6. Avoid caffeine, alcohol and stimulants before bed

While you may think that cocktail or glass of red wine is making you wonderfully drowsy and bed-ready, alcohol actually disturbs our normal sleep rhythms. So it may help you pass out, but it’s not great for a restorative sleep.
One option is to switch to water from alcohol a few hours before bedtime so you’re hydrated and naturally drowsy before you hit the hay.
We all know caffeine is the enemy of sleep (for most, anyway), so try to have your last hit of caffeine in the early afternoon at the latest and then sub it out with herbal teas or water, if you can.

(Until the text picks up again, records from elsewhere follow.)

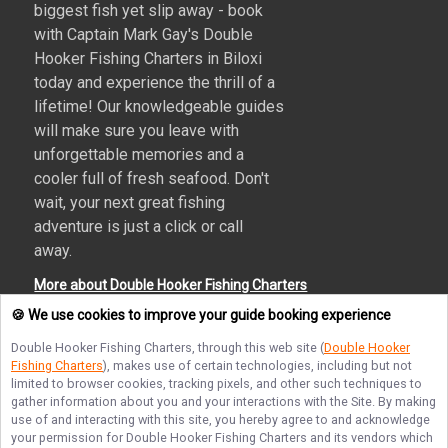
biggest fish yet slip away - book
with Captain Mark Gay's Double
Hooker Fishing Charters in Biloxi
today and experience the thrill of a
lifetime! Our knowledgeable guides
will make sure you leave with
unforgettable memories and a
cooler full of fresh seafood. Don't
wait, your next great fishing
adventure is just a click or call
away.
More about Double Hooker Fishing Charters
🍪 We use cookies to improve your guide booking experience
Double Hooker Fishing Charters
, through this web site (
Double Hooker
Fishing Charters
), makes use of certain technologies, including but not
Terms of Service
Privacy Policy
Sitemap
limited to browser cookies, tracking pixels, and other such techniques to
gather information about you and your interactions with the Site. By making
use of and interacting with this site, you hereby agree to and acknowledge
your permission for
Double Hooker Fishing Charters
and its vendors which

7. Avoid eating heavy meals just before bed

You want to give your body time to digest your food, so try not to eat anything too heavy or rich too close to bedtime. Having said that, going to bed hungry isn’t advised either, as this can lead to you waking up (or not even nodding off!).
If you eat earlier in the evening and are starting to feel peckish, grab a banana or apple with perhaps a tablespoon of peanut butter an hour or so before bedtime. A small portion of plain Greek yogurt with a few berries or a small handful of granola sprinkled on top can also tide you over and prevent late-night stomach grumbles.

8. Keep a regular bedtime

Help your circadian rhythm out by trying to keep standard sleeping hours. Yes, that includes weekends. The idea is that if you train your body to know when to expect sleep and wakefulness, it will prepare itself. If your sleep times are a little haphazard, your body doesn’t know what’s required of it so doesn’t lay the foundation for sleep. Those pre-sleep rituals discussed above can help you get started. For example, you know what time you want to be asleep by, so start preparing your body for it, rather than just launching yourself into bed and willing sleep.

9. Don't stress about not being able to sleep

If you find yourself staring at the ceiling, blinking your bright, alert eyes, don’t fight it. Stress and worry can be an endless spiral. Just take yourself to another room (if you can) and do something relaxing. If you’re in a studio, either pick up a book and keep reading, or pop out of bed and do something you consider peaceful.

Tip: You can also try this quick meditation while lying down: tense your feet (curl your toes, flex your feet) intensely while silently, slowly counting to three then relax for a count of three. Next, tense both your feet and your legs below your knees (calves and shins as well as your feet), again counting to three then relaxing for a count of three. Continue upwards, tensing more of your body each time until you have reached your head, then relax again. Sometimes, just focusing intensely in the moment can help ease anxiety and nudge your mind and body into a ready-to-relax state.

If you suspect that your sleep problems are of a medical nature, check in with your GP or specialist on possible methods to manage it.